Толстой, вывертывая изнанку жизни, казалось, распорол брюхо героя и с наслаждением копается в кишках.
«Я удивлялся нашей ненависти друг к другу, – подбавляя и подбавляя жару, писал граф. – А ведь это и не могло быть иначе. Эта ненависть была не что иное, как ненависть взаимная сообщников преступления – и за подстрекательство, и за участие в преступлении.
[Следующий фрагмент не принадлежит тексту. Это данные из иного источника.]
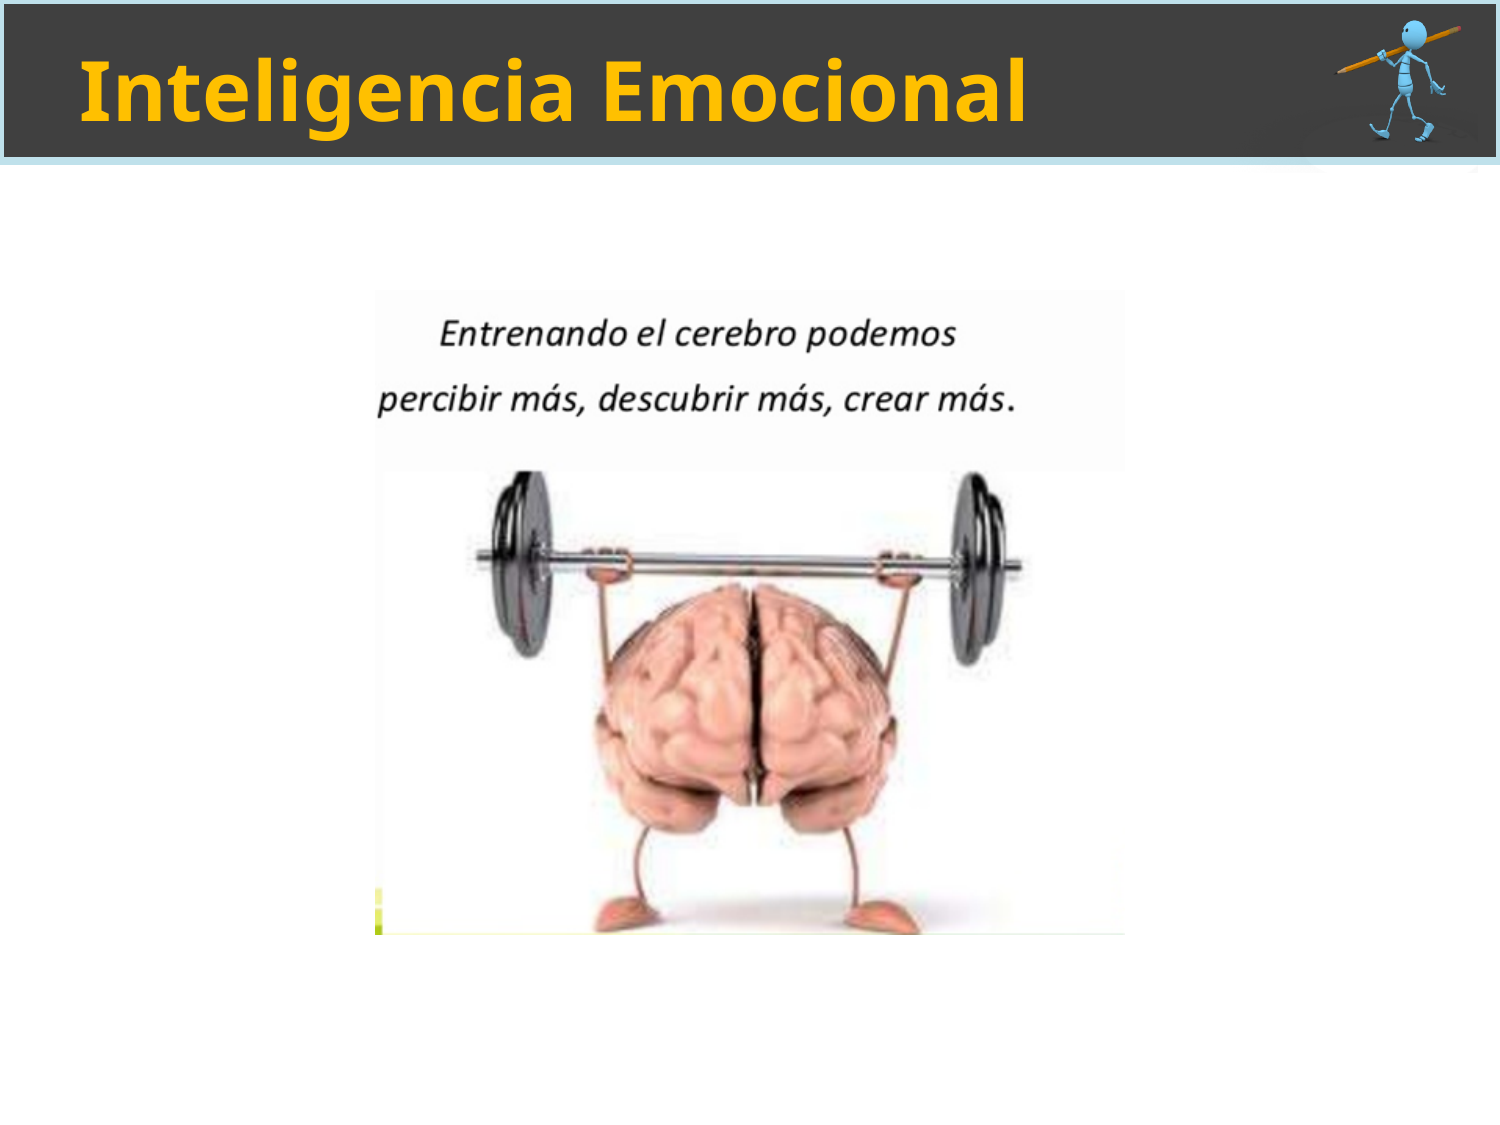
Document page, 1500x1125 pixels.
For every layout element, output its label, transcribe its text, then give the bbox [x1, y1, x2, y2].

picture [1198, 0, 1478, 173]
picture [375, 290, 1125, 935]
text_box Inteligencia Emocional [64, 30, 1192, 146]
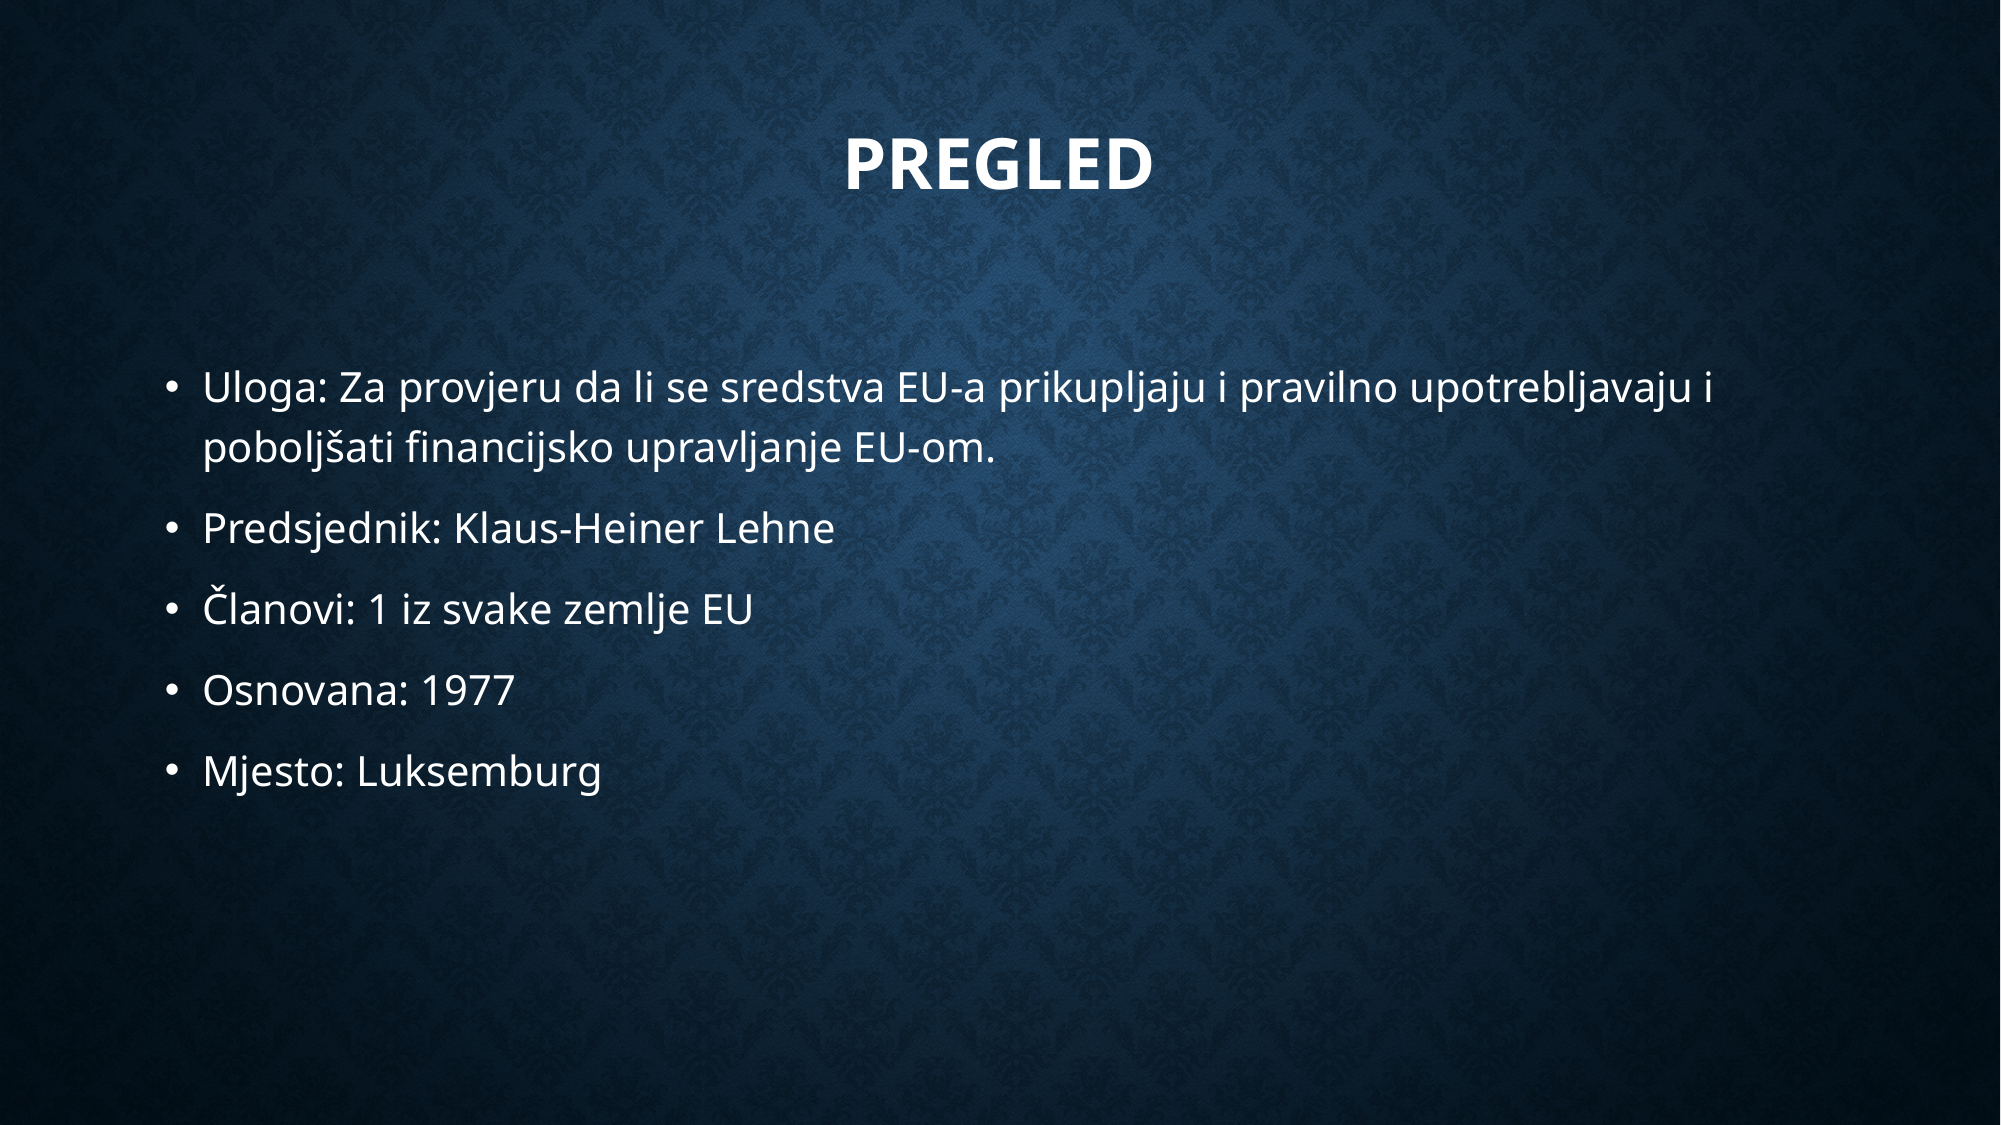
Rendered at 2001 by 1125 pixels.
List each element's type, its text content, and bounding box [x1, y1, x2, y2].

title PREGLED [149, 99, 1849, 318]
list Uloga: Za provjeru da li se sredstva EU-a prikupljaju i pravilno upotrebljavaju i poboljšati financijsko upravljanje EU-om. Predsjednik: Klaus-Heiner Lehne Članovi: 1 iz svake zemlje EU Osnovana: 1977 Mjesto: Luksemburg [149, 343, 1849, 950]
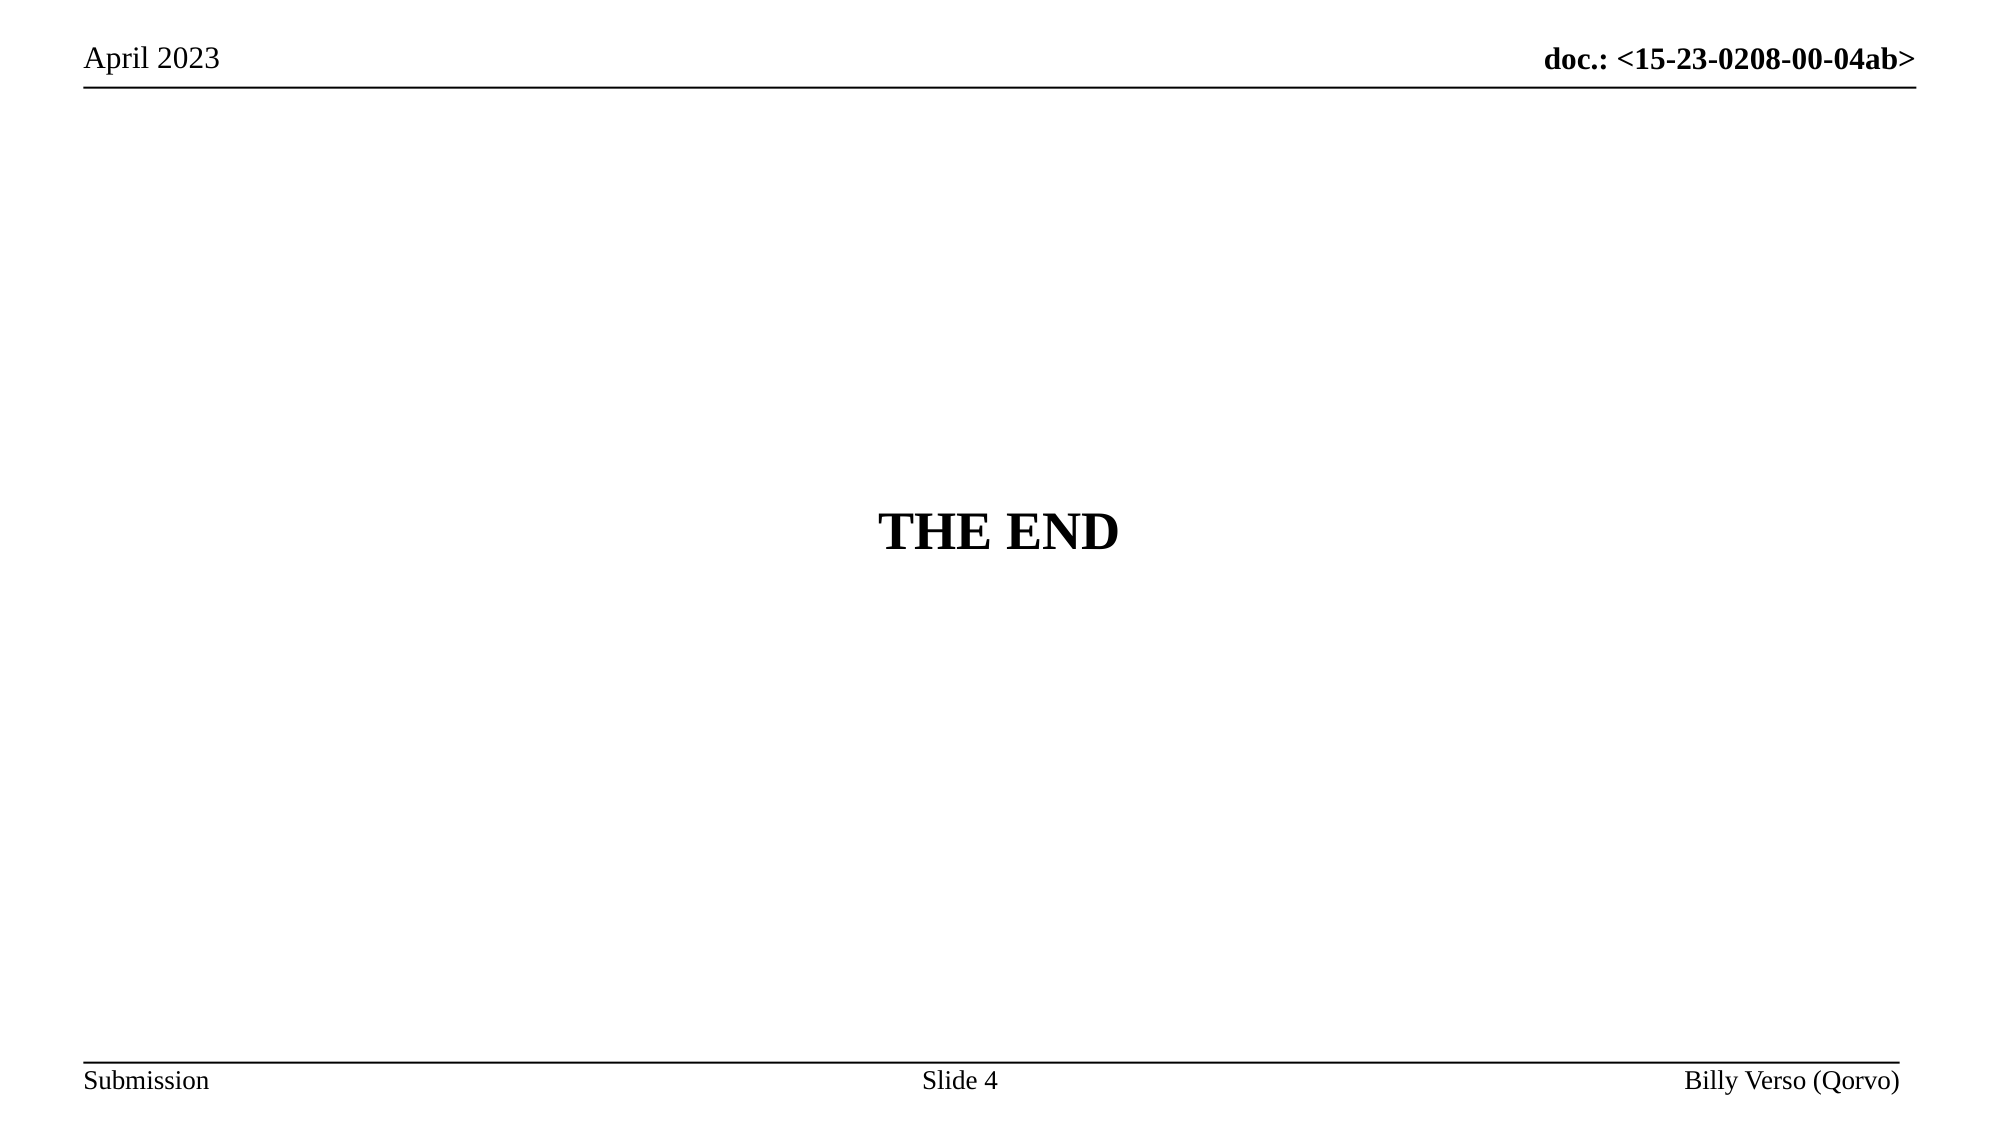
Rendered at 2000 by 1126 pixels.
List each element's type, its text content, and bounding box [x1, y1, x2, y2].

text_box THE END [0, 487, 2000, 569]
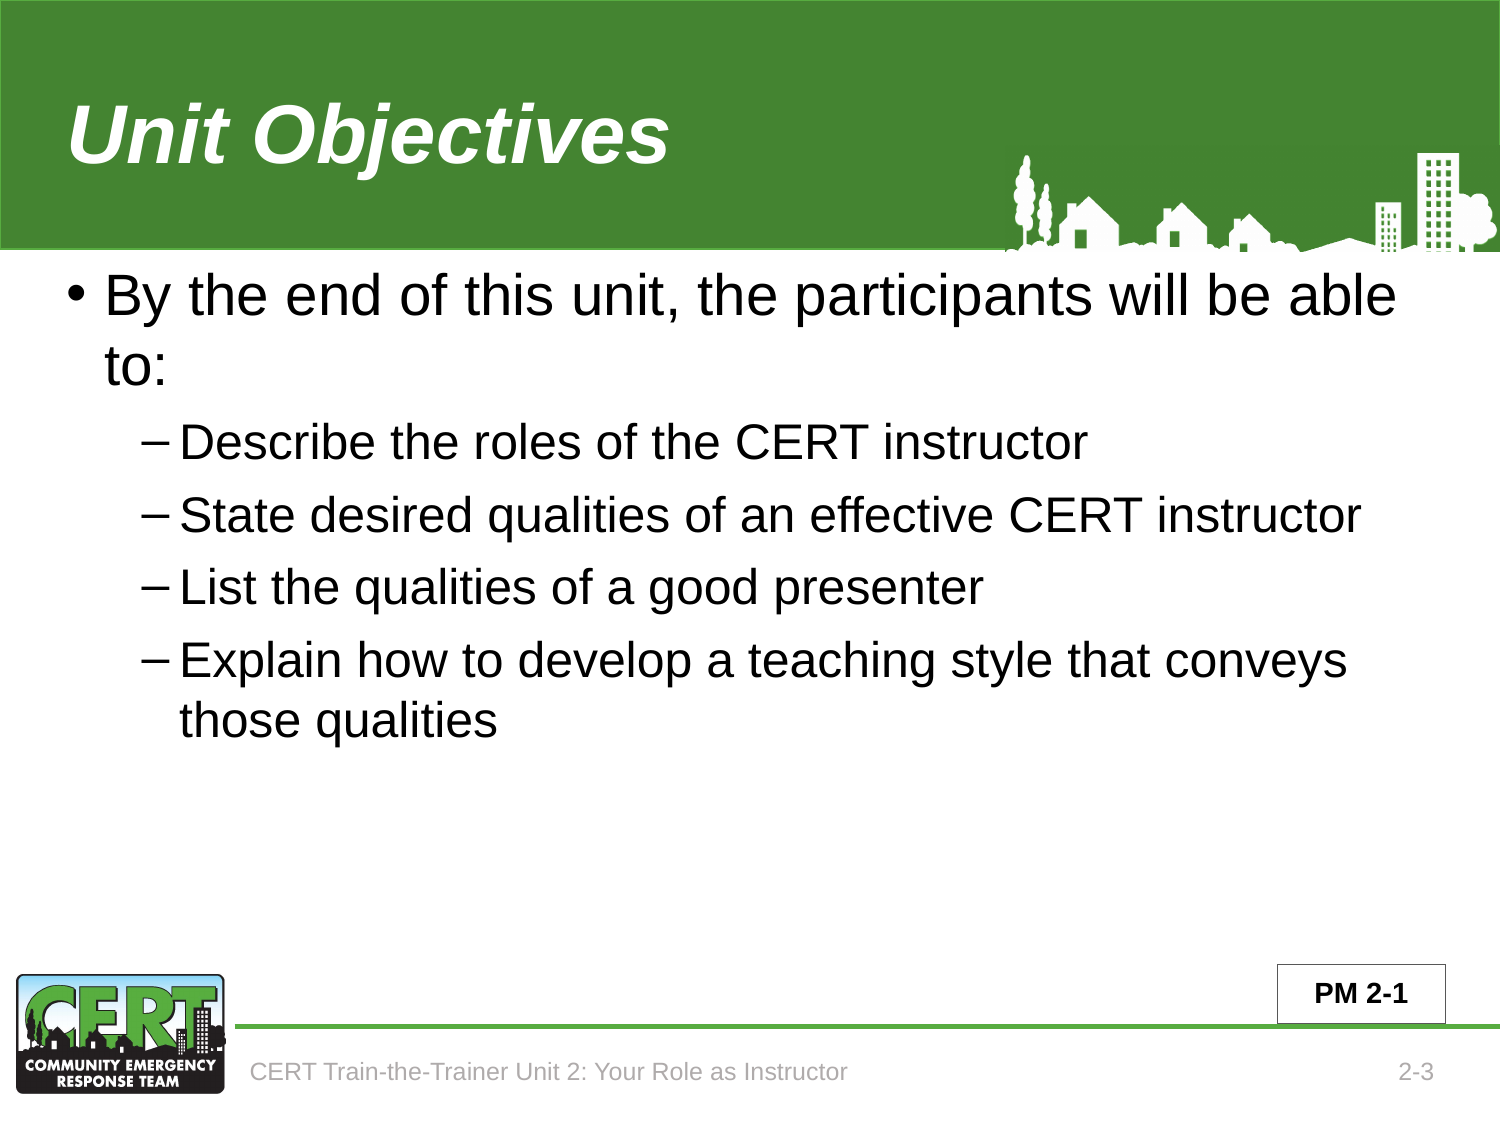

Как же не преступление, когда она, бедная, забеременела в первый же месяц, а наша свиная связь продолжалась». И тотчас пускался в философию, в свою, толстовскую: «И вот для женщины только два выхода: один – сделать из себя урода, уничтожить или уничтожать в себе, по мере надобности, способности быть женщиной, т. е. матерью, для того, чтобы мужчина мог спокойно и постоянно наслаждаться; или другой выход, даже не выход, а простое, грубое, прямое нарушение законов природы, который совершается во всех так называемых честных семьях. А именно тот, что женщина, наперекор своей природе, должна быть одновременно и беременной, и кормилицей, и любовницей, должна быть тем, до чего не спускается ни одно животное».